Graeme Burns
- Born: Graeme George Burns 29 October 1971 (age 54) Edinburgh, Scotland
- School: Daniel Stewart's and Melville College

Rugby union career

Amateur team(s)
- Years: Team / Apps / (Points)
- 1990−: Stewart's Melville RFC
- 1996: Watsonians RFC

Senior career
- Years: Team / Apps / (Points)
- −2004: Edinburgh Rugby

International career
- Years: Team / Apps / (Points)
- 1997: Scotland 7s
- 2001: Scotland A
- 1999−2002: Scotland / 4 / (0)

Coaching career
- Years: Team
- −2009: Haddington RFC

= Graeme Burns =

Scotland international rugby union player

Graeme George Burns (born 29 October 1971) is a Scottish rugby union coach and former player. He gained four international caps for the Scotland national rugby union team and captained the Scotland A team and Scotland 7s team. He began playing rugby in the amateur era, then went on to captain Edinburgh Rugby as a professional.

==Early life==
Burns was born on 29 October 1971 in Edinburgh, Scotland. He was educated at Daniel Stewart's and Melville College. In 1990 he played for under-18 side while at Stewart's Melville RFC.

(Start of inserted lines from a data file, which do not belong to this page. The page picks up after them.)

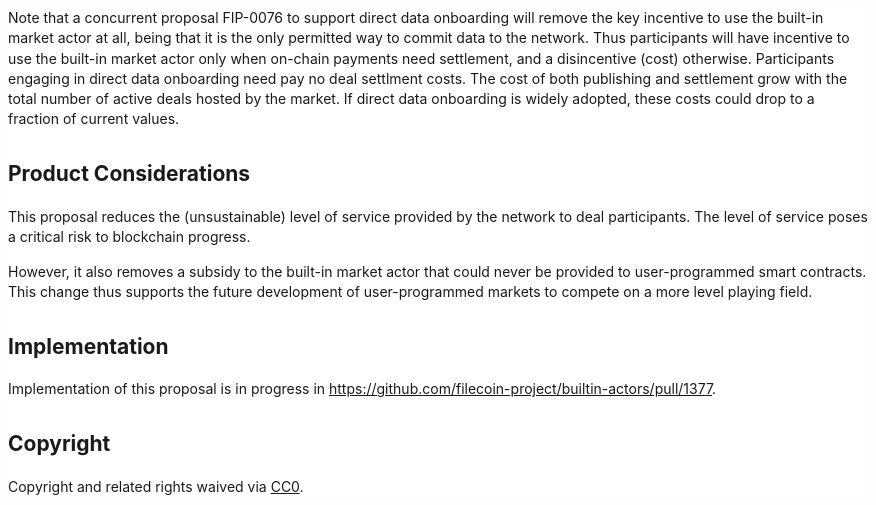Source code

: Note that a concurrent proposal FIP-0076 to support direct data onboarding will remove the key incentive
to use the built-in market actor at all,
being that it is the only permitted way to commit data to the network.
Thus participants will have incentive to use the built-in market actor only when on-chain payments need settlement,
and a disincentive (cost) otherwise.
Participants engaging in direct data onboarding need pay no deal settlment costs.
The cost of both publishing and settlement grow with the total number of active deals hosted by the market.
If direct data onboarding is widely adopted, these costs could drop to a fraction of current values.

## Product Considerations
This proposal reduces the (unsustainable) level of service provided by the network to deal participants.
The level of service poses a critical risk to blockchain progress.

However, it also removes a subsidy to the built-in market actor that could never be provided to user-programmed smart contracts.
This change thus supports the future development of user-programmed markets to compete on a more level playing field.

## Implementation
Implementation of this proposal is in progress in https://github.com/filecoin-project/builtin-actors/pull/1377.

## Copyright
Copyright and related rights waived via [CC0](https://creativecommons.org/publicdomain/zero/1.0/).
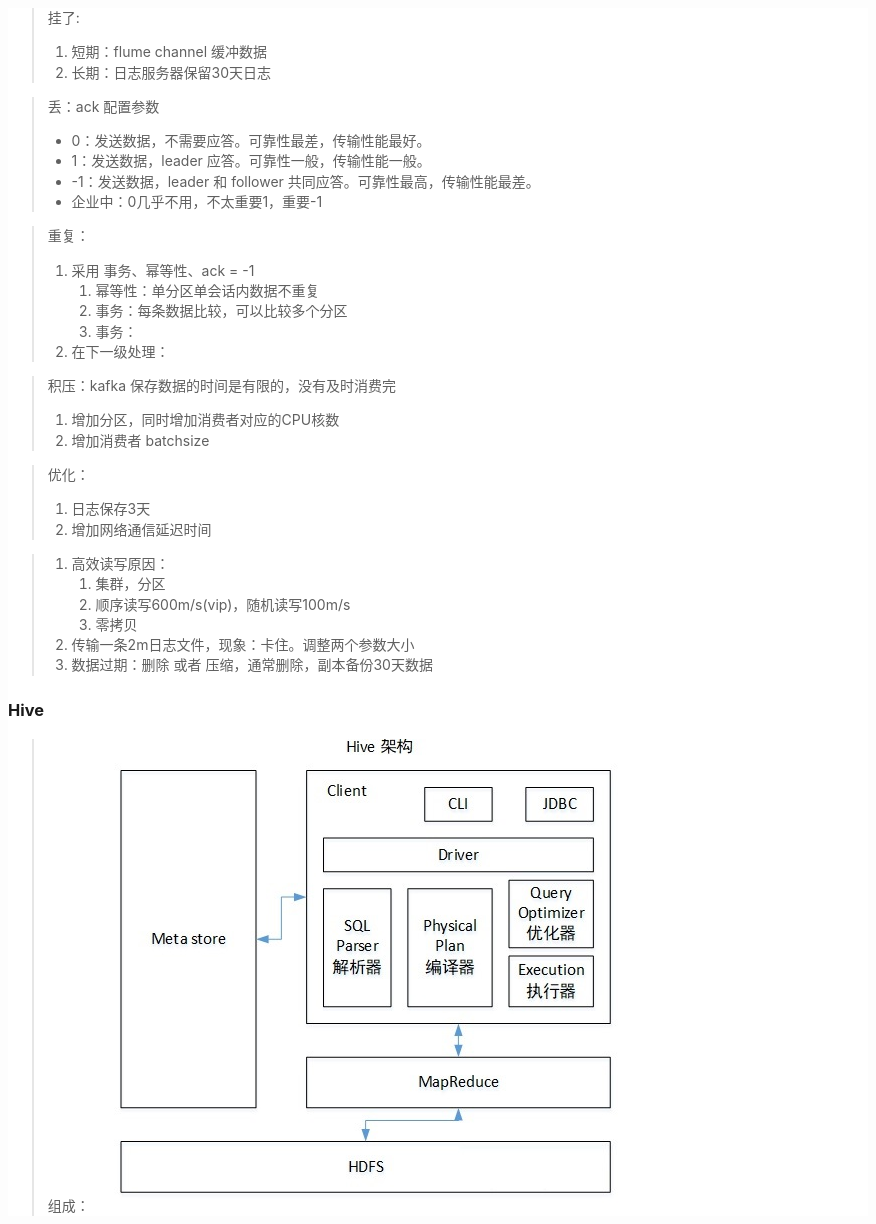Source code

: > 挂了:
>
> 1. 短期：flume channel 缓冲数据
> 2. 长期：日志服务器保留30天日志

> 丢：ack 配置参数
>
> + 0：发送数据，不需要应答。可靠性最差，传输性能最好。
> + 1：发送数据，leader 应答。可靠性一般，传输性能一般。
> + -1：发送数据，leader 和 follower 共同应答。可靠性最高，传输性能最差。
> + 企业中：0几乎不用，不太重要1，重要-1

> 重复：
>
> 1. 采用 事务、幂等性、ack = -1
>    1. 幂等性：单分区单会话内数据不重复
>    2. 事务：每条数据比较，可以比较多个分区
>    3. 事务：
> 2. 在下一级处理：

> 积压：kafka 保存数据的时间是有限的，没有及时消费完
>
> 1. 增加分区，同时增加消费者对应的CPU核数
> 2. 增加消费者 batchsize

> 优化：
>
> 1. 日志保存3天
> 2. 增加网络通信延迟时间

> 1. 高效读写原因：
>    1. 集群，分区
>    2. 顺序读写600m/s(vip)，随机读写100m/s
>    3. 零拷贝
> 2. 传输一条2m日志文件，现象：卡住。调整两个参数大小
> 3. 数据过期：删除 或者 压缩，通常删除，副本备份30天数据

### Hive

> 组成：![hive_structure](hive_structure.jpg "hive_structure")
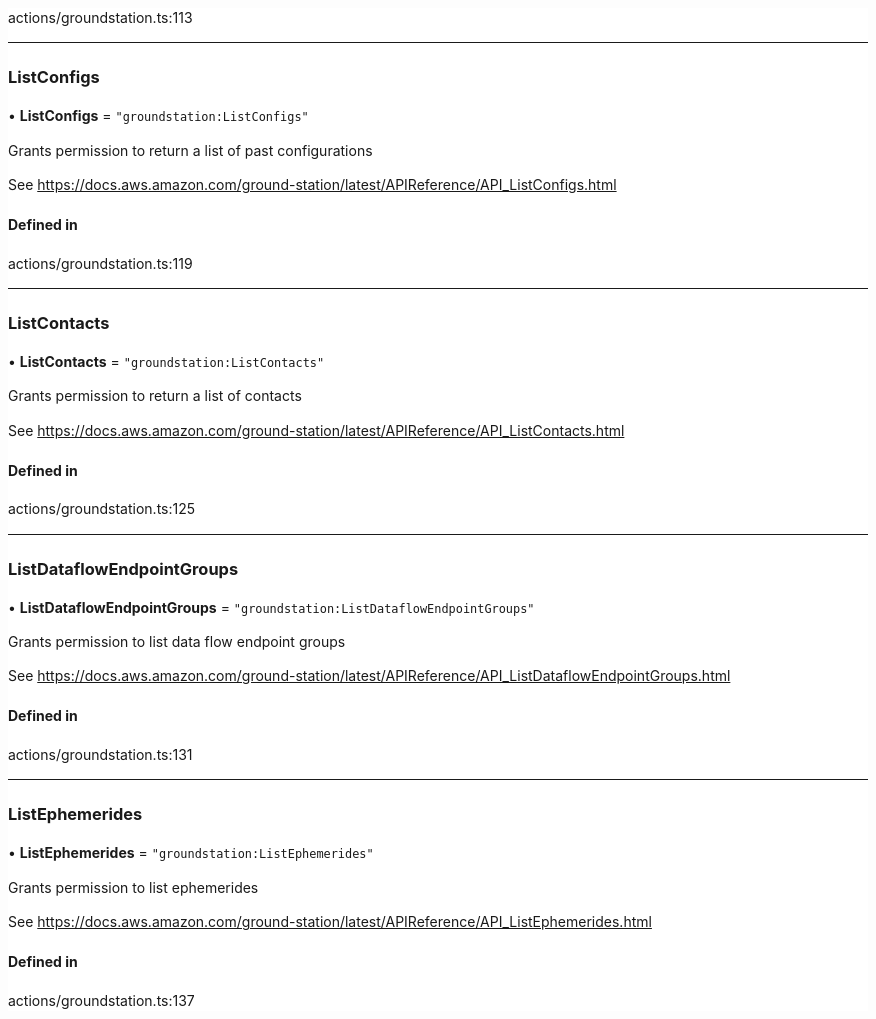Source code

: actions/groundstation.ts:113

___

### ListConfigs

• **ListConfigs** = ``"groundstation:ListConfigs"``

Grants permission to return a list of past configurations

See https://docs.aws.amazon.com/ground-station/latest/APIReference/API_ListConfigs.html

#### Defined in

actions/groundstation.ts:119

___

### ListContacts

• **ListContacts** = ``"groundstation:ListContacts"``

Grants permission to return a list of contacts

See https://docs.aws.amazon.com/ground-station/latest/APIReference/API_ListContacts.html

#### Defined in

actions/groundstation.ts:125

___

### ListDataflowEndpointGroups

• **ListDataflowEndpointGroups** = ``"groundstation:ListDataflowEndpointGroups"``

Grants permission to list data flow endpoint groups

See https://docs.aws.amazon.com/ground-station/latest/APIReference/API_ListDataflowEndpointGroups.html

#### Defined in

actions/groundstation.ts:131

___

### ListEphemerides

• **ListEphemerides** = ``"groundstation:ListEphemerides"``

Grants permission to list ephemerides

See https://docs.aws.amazon.com/ground-station/latest/APIReference/API_ListEphemerides.html

#### Defined in

actions/groundstation.ts:137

Burns captain Scotland at the 1997 Rugby World Cup Sevens.

His first cap for the Scotland XV came against Italy in a Five Nations at Murrayfield on 6 March 1999. His final appearance for Scotland was on tour against the United States of America at San Francisco on 22 June 2002. He was a replacement in all four of his international caps.

In 2001 he captained the Scotland A side.

He played his last match for Edinburgh in May 2004 before he was released by the side.

He was a coach at Haddington RFC, leaving the post in 2009.